» Work task
Write out every line of the entries below word for word. Leave out the picture markers.
Task input START
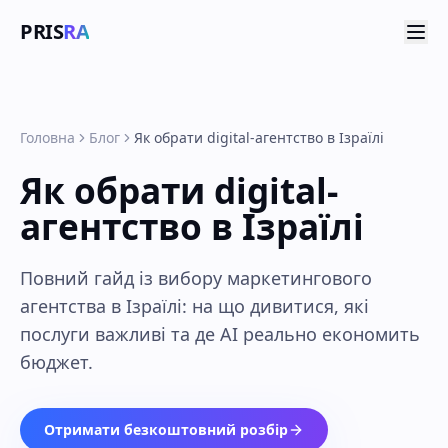
PRIS
RA
Головна
Блог
Як обрати digital-агентство в Ізраїлі
Як обрати digital-
агентство в Ізраїлі
Повний гайд із вибору маркетингового
агентства в Ізраїлі: на що дивитися, які
послуги важливі та де AI реально економить
бюджет.
Отримати безкоштовний розбір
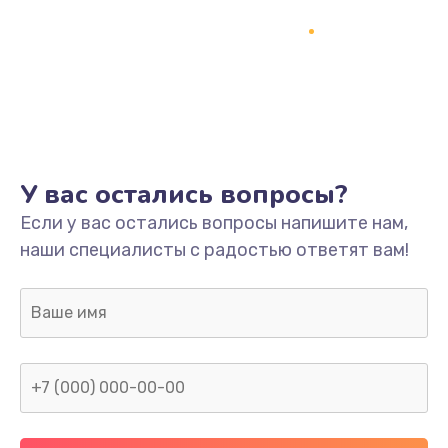
Замена термопасты
995 руб.
Заказать
Замена системы охлаждения
1550 руб.
У вас остались вопросы?
Заказать
Если у вас остались вопросы напишите нам,
наши специалисты с радостью ответят вам!
Замена оперативной памяти
1160 руб.
Заказать
Замена звуковой карты
1600 руб.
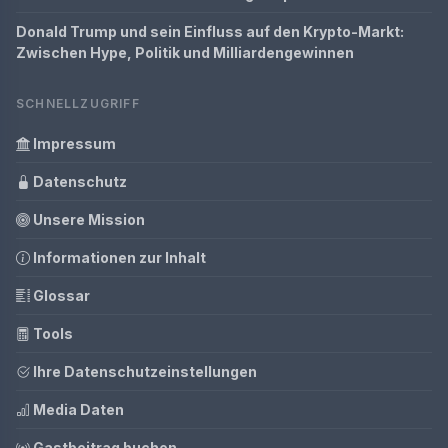
Donald Trump und sein Einfluss auf den Krypto-Markt:
Zwischen Hype, Politik und Milliardengewinnen
SCHNELLZUGRIFF
Impressum
Datenschutz
Unsere Mission
Informationen zur Inhalt
Glossar
Tools
Ihre Datenschutzeinstellungen
Media Daten
Gastbeitrag buchen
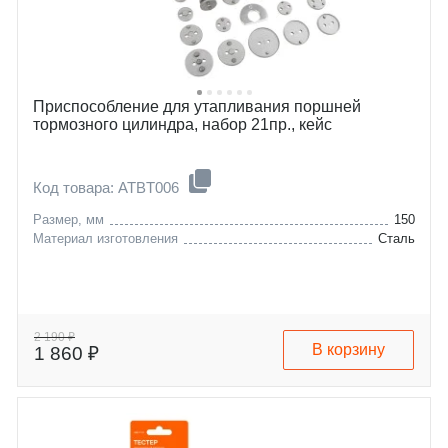
Приспособление для утапливания поршней
тормозного цилиндра, набор 21пр., кейс
Код товара: ATBT006
Размер, мм
150
Материал изготовления
Сталь
2 190 ₽
В корзину
1 860 ₽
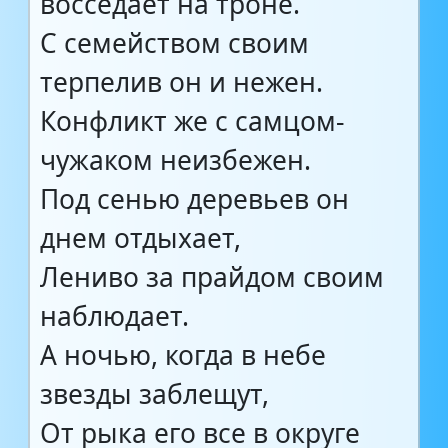
восседает на троне.
С семейством своим
терпелив он и нежен.
Конфликт же с самцом-
чужаком неизбежен.
Под сенью деревьев он
днем отдыхает,
Лениво за прайдом своим
наблюдает.
А ночью, когда в небе
звезды заблещут,
От рыка его все в округе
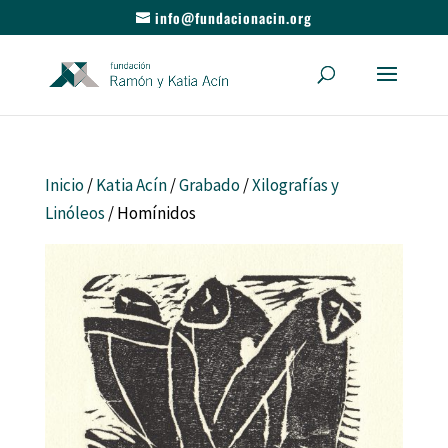
info@fundacionacin.org
Inicio
/
Katia Acín
/
Grabado
/
Xilografías y
Linóleos
/ Homínidos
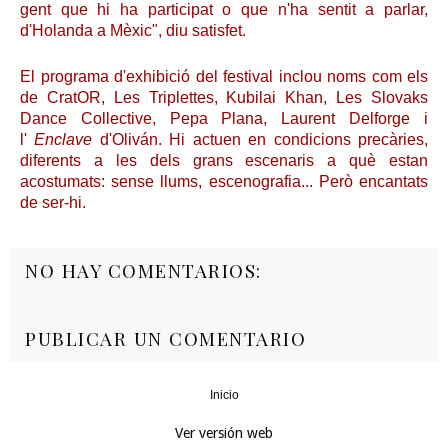
gent que hi ha participat o que n'ha sentit a parlar,
d'Holanda a Mèxic", diu satisfet.
El programa d'exhibició del festival inclou noms com els
de CratOR, Les Triplettes, Kubilai Khan, Les Slovaks
Dance Collective, Pepa Plana, Laurent Delforge i
l'
Enclave
d'Oliván. Hi actuen en condicions precàries,
diferents a les dels grans escenaris a què estan
acostumats: sense llums, escenografia... Però encantats
de ser-hi.
NO HAY COMENTARIOS:
PUBLICAR UN COMENTARIO
Inicio
‹
›
Ver versión web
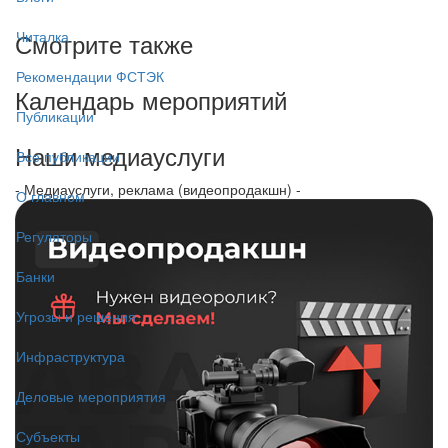
Смотрите также
Читалка
Рекомендации ФСТЭК
Календарь мероприятий
Публикации
Наши медиауслуги
Все публикации
- Медиауслуги, реклама (видеопродакшн) -
О главном
Регуляторы
Банки
Угрозы и решения
Инфраструктура
Деловые мероприятия
Субъекты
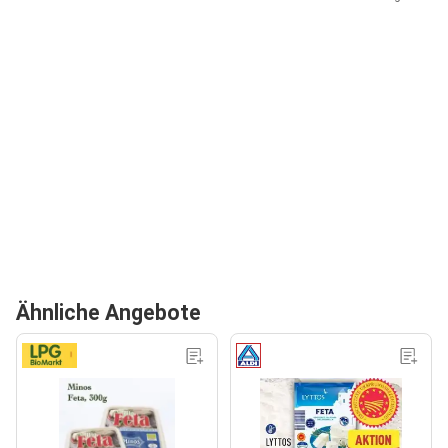
Ähnliche Angebote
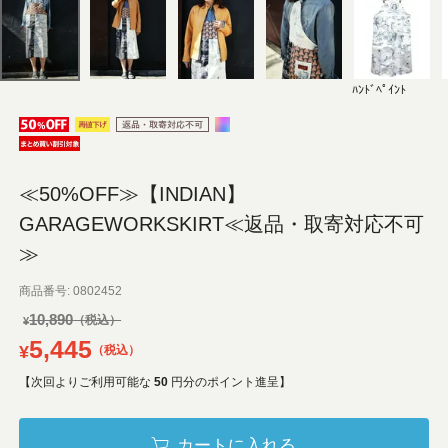
ﾊﾝﾄﾞﾍﾟｲﾝﾄ
≪50%OFF≫【INDIAN】
GARAGEWORKSKIRT≪返品・取寄対応不可
≫
商品番号
0802452
10,890
¥
5,445
¥
税込
【次回よりご利用可能な
50
円分のポイント進呈】
カートに入れる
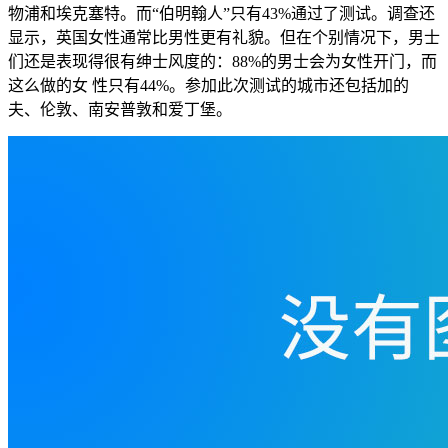
物浦和埃克塞特。而“伯明翰人”只有43%通过了测试。调查还
显示，英国女性通常比男性更有礼貌。但在个别情况下，男士
们还是表现得很有绅士风度的：88%的男士会为女性开门，而
这么做的女 性只有44%。参加此次测试的城市还包括加的
夫、伦敦、南安普敦和爱丁堡。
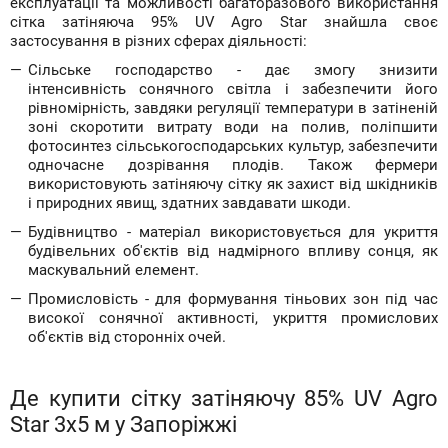
експлуатації та можливості багаторазового використання
сітка затіняюча 95% UV Agro Star знайшла своє
застосування в різних сферах діяльності:
Сільське господарство - дає змогу знизити
інтенсивність сонячного світла і забезпечити його
рівномірність, завдяки регуляції температури в затіненій
зоні скоротити витрату води на полив, поліпшити
фотосинтез сільськогосподарських культур, забезпечити
одночасне дозрівання плодів. Також фермери
використовують затіняючу сітку як захист від шкідників
і природних явищ, здатних завдавати шкоди.
Будівництво - матеріал використовується для укриття
будівельних об'єктів від надмірного впливу сонця, як
маскувальний елемент.
Промисловість - для формування тіньових зон під час
високої сонячної активності, укриття промислових
об'єктів від сторонніх очей.
Де купити сітку затіняючу 85% UV Agro
Star 3х5 м у Запоріжжі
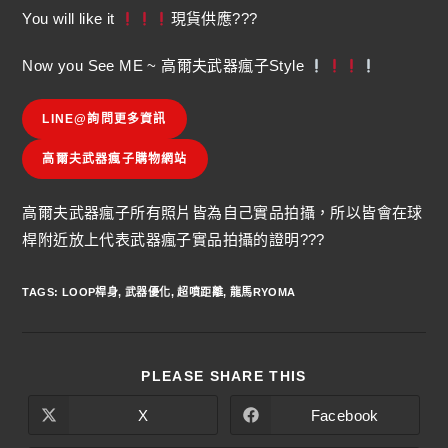
You will like it
現貨供應???
Now you See ME ~ 高爾夫武器瘋子Style
LINE@詢問更多資訊
高爾夫武器瘋子購物網站
高爾夫武器瘋子所有照片皆為自己實品拍攝，所以皆會在球
桿附近放上代表武器瘋子實品拍攝的證明???
TAGS
:
LOOP桿身
,
武器優化
,
超噴距離
,
龍馬RYOMA
PLEASE SHARE THIS
X
Facebook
Task input END
» Exercise output
PRIS
RA
Головна
Блог
Як обрати digital-агентство в Ізраїлі
Як обрати digital-
агентство в Ізраїлі
Повний гайд із вибору маркетингового
агентства в Ізраїлі: на що дивитися, які
послуги важливі та де AI реально економить
бюджет.
Отримати безкоштовний розбір
Замена термопасты
995 руб.
Заказать
Замена системы охлаждения
1550 руб.
У вас остались вопросы?
Заказать
Если у вас остались вопросы напишите нам,
наши специалисты с радостью ответят вам!
Замена оперативной памяти
1160 руб.
Заказать
Замена звуковой карты
1600 руб.
Donald Trump und sein Einfluss auf den Krypto-Markt:
Zwischen Hype, Politik und Milliardengewinnen
SCHNELLZUGRIFF
Impressum
Datenschutz
Unsere Mission
Informationen zur Inhalt
Glossar
Tools
Ihre Datenschutzeinstellungen
Media Daten
Gastbeitrag buchen
Приспособление для утапливания поршней
тормозного цилиндра, набор 21пр., кейс
Код товара: ATBT006
Размер, мм
150
Материал изготовления
Сталь
2 190 ₽
В корзину
1 860 ₽
восседает на троне.
С семейством своим
терпелив он и нежен.
Конфликт же с самцом-
чужаком неизбежен.
Под сенью деревьев он
днем отдыхает,
Лениво за прайдом своим
наблюдает.
А ночью, когда в небе
звезды заблещут,
От рыка его все в округе
info@fundacionacin.org
Inicio
/
Katia Acín
/
Grabado
/
Xilografías y
Linóleos
/ Homínidos
gent que hi ha participat o que n'ha sentit a parlar,
d'Holanda a Mèxic", diu satisfet.
El programa d'exhibició del festival inclou noms com els
de CratOR, Les Triplettes, Kubilai Khan, Les Slovaks
Dance Collective, Pepa Plana, Laurent Delforge i
l'
Enclave
d'Oliván. Hi actuen en condicions precàries,
diferents a les dels grans escenaris a què estan
acostumats: sense llums, escenografia... Però encantats
de ser-hi.
NO HAY COMENTARIOS:
PUBLICAR UN COMENTARIO
Inicio
‹
›
Ver versión web
Смотрите также
Читалка
Рекомендации ФСТЭК
Календарь мероприятий
Публикации
Наши медиауслуги
Все публикации
- Медиауслуги, реклама (видеопродакшн) -
О главном
Регуляторы
Банки
Угрозы и решения
Инфраструктура
Деловые мероприятия
Субъекты
Ähnliche Angebote
ﾊﾝﾄﾞﾍﾟｲﾝﾄ
≪50%OFF≫【INDIAN】
GARAGEWORKSKIRT≪返品・取寄対応不可
≫
商品番号
0802452
10,890
¥
5,445
¥
税込
【次回よりご利用可能な
50
円分のポイント進呈】
カートに入れる
物浦和埃克塞特。而“伯明翰人”只有43%通过了测试。调查还
显示，英国女性通常比男性更有礼貌。但在个别情况下，男士
们还是表现得很有绅士风度的：88%的男士会为女性开门，而
这么做的女 性只有44%。参加此次测试的城市还包括加的
夫、伦敦、南安普敦和爱丁堡。
експлуатації та можливості багаторазового використання
сітка затіняюча 95% UV Agro Star знайшла своє
застосування в різних сферах діяльності:
Сільське господарство - дає змогу знизити
інтенсивність сонячного світла і забезпечити його
рівномірність, завдяки регуляції температури в затіненій
зоні скоротити витрату води на полив, поліпшити
фотосинтез сільськогосподарських культур, забезпечити
одночасне дозрівання плодів. Також фермери
використовують затіняючу сітку як захист від шкідників
і природних явищ, здатних завдавати шкоди.
Будівництво - матеріал використовується для укриття
будівельних об'єктів від надмірного впливу сонця, як
маскувальний елемент.
Промисловість - для формування тіньових зон під час
високої сонячної активності, укриття промислових
об'єктів від сторонніх очей.
Де купити сітку затіняючу 85% UV Agro
Star 3х5 м у Запоріжжі
You will like it
現貨供應???
Now you See ME ~ 高爾夫武器瘋子Style
LINE@詢問更多資訊
高爾夫武器瘋子購物網站
高爾夫武器瘋子所有照片皆為自己實品拍攝，所以皆會在球
桿附近放上代表武器瘋子實品拍攝的證明???
TAGS
:
LOOP桿身
,
武器優化
,
超噴距離
,
龍馬RYOMA
PLEASE SHARE THIS
X
Facebook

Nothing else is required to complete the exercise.